Growing up in real filth impacts deeply on children as they get to an age to understand how others around them see it, and respond to it.
Growing up with passive abuse of animals also impacts deeply on children as they start to realize what they are part off, and they too did nothing.
Growing up with intelligent parents, protected by social standing, leaves children knowing their parents are exempt from consequences of whatever is done to them, impacting deeply and silently.
Mold on everything can indicate a damp/ventilation issue, as well as parents who can't or wont stay on top of it. Some seem to think it's just a thing they must live with.
Actual hoarding is a MH issue, and very difficult to treat even when the person is self aware and desperately wants help.
There is a big difference between hoarding and failing to chuck/clear out.
Filthy, unhygienic, and don't throw things out isn't automatically hoarding. But it can mimic the look of chaotic hoarding.
The difference is determined by if the stuff is held onto because of extreme emotional attachment, or just failure to chuck, pass on, dispose, but unbothered if it was all removed for them.

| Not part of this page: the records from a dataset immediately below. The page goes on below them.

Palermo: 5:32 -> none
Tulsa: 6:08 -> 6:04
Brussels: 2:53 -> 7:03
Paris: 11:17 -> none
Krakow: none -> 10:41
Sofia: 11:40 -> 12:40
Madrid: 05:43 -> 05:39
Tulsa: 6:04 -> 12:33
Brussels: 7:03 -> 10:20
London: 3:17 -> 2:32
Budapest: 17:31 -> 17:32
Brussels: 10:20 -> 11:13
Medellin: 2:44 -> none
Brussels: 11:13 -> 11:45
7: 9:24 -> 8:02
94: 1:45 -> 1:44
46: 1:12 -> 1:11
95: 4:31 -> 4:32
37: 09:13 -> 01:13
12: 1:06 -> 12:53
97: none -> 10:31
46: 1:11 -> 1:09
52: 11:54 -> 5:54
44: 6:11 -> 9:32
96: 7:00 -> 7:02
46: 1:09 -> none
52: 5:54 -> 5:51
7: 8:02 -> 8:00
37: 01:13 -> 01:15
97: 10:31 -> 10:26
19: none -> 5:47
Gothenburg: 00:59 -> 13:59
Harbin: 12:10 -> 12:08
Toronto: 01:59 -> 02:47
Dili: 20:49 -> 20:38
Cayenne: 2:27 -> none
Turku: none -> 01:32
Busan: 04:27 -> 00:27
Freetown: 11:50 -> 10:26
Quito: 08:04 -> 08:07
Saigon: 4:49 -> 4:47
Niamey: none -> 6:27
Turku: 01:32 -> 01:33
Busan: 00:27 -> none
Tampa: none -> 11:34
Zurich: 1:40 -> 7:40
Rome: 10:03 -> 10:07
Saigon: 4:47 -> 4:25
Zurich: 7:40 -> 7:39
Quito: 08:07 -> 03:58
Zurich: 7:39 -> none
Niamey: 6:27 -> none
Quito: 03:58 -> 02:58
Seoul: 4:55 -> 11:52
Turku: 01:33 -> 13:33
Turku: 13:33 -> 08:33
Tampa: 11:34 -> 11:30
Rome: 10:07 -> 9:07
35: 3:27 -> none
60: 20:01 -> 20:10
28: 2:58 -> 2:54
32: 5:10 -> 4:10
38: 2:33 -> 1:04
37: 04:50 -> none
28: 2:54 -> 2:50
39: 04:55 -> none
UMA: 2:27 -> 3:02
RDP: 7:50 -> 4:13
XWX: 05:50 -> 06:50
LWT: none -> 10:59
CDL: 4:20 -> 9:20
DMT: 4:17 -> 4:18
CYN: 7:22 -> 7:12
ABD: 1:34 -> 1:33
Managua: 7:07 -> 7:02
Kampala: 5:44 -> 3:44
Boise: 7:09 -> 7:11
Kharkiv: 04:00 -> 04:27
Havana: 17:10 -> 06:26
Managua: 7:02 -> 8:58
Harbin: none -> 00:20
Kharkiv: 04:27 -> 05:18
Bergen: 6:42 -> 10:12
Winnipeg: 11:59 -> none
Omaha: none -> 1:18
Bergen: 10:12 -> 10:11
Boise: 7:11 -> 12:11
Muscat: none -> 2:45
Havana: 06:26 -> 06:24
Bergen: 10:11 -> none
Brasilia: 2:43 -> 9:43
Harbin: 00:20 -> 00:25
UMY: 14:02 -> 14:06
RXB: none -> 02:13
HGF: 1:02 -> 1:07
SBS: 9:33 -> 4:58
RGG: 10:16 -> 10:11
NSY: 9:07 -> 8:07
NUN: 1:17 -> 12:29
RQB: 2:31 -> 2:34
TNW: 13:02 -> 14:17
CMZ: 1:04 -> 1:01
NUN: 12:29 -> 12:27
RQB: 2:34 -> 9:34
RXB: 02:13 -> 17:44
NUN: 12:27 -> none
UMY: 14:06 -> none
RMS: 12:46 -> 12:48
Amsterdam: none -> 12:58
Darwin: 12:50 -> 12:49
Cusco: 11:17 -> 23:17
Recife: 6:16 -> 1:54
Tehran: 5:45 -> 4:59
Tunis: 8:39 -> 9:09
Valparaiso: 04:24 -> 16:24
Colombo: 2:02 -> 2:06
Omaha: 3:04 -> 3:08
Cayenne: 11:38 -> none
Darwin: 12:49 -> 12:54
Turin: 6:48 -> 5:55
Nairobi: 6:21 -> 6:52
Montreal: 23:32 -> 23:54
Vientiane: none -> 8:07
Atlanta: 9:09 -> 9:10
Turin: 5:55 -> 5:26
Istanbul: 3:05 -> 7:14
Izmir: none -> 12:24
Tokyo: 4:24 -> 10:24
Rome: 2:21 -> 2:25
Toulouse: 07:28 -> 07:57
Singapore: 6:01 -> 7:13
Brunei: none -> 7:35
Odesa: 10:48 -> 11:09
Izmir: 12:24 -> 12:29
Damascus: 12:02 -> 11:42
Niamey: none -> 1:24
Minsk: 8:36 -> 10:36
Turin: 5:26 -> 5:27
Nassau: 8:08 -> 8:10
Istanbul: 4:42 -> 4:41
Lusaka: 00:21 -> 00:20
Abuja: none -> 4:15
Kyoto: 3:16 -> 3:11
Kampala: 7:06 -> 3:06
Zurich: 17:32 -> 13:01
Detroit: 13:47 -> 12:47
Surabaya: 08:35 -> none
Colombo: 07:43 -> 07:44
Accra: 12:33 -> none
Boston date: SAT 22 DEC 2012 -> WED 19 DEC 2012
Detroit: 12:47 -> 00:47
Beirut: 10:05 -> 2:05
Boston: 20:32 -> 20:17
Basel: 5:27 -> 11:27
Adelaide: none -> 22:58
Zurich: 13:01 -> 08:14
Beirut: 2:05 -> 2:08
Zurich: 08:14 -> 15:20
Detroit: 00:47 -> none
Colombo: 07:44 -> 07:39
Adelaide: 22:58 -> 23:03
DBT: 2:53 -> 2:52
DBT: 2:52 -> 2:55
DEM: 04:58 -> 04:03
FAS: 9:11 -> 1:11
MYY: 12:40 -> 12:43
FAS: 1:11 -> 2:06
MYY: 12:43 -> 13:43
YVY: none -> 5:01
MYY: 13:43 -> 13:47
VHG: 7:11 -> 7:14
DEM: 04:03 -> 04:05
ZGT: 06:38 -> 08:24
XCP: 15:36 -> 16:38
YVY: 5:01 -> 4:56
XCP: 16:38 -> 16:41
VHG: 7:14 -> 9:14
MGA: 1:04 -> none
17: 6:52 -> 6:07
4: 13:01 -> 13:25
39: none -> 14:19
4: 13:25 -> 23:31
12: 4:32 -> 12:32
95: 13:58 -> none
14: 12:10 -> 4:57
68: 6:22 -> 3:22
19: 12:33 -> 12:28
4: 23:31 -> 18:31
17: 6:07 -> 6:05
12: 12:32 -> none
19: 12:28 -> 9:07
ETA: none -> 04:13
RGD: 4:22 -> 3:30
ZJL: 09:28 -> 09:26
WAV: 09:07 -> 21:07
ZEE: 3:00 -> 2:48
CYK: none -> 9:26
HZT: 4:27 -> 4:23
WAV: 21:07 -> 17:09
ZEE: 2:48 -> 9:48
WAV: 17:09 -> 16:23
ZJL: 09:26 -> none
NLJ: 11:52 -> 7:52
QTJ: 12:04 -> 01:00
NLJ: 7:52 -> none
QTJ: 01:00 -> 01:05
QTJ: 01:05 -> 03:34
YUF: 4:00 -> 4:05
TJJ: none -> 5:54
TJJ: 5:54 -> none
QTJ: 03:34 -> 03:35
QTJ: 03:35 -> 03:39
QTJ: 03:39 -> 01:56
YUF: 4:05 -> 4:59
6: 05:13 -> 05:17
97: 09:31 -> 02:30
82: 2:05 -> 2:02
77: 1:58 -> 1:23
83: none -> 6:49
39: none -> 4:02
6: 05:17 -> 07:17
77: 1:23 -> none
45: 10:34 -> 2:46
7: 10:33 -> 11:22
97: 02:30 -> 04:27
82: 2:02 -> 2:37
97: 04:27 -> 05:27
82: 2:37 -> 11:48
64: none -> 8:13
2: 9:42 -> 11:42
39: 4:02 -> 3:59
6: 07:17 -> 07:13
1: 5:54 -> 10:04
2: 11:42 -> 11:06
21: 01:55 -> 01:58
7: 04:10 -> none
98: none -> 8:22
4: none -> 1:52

Having hoarding issues doesn't automatically equate to filthy homes. Or homes being out of control, though generally the later is common, but the while it's harder to clean with a lot of clutter, generally it results in the more used areas being clean enough, with hidden or unreachable areas becoming untended, but this can deteriorate.
Not emptying and cleaning cat litter trays is generally a level of care choice rather than entirely overwhelmed. (not including animal hoarders here)
Hoarding doesn't always mean untidy, dirty, squalid, some hoarders are very organized, tidy, clean, and obsessed with keeping things that way.
People have referred to squalor hoarding, what is being described here is very unpleasant but it isn't squalor hoarding. But if they are actual hoarders as opposed to people who fail to chuck, they have the prerequisites to develop into squalor hoarders.
If it is actual hoarding, not caring about hygiene, and protected by status as Dr's the children's situation and repercussions on them, is going to get considerably worse as they get older.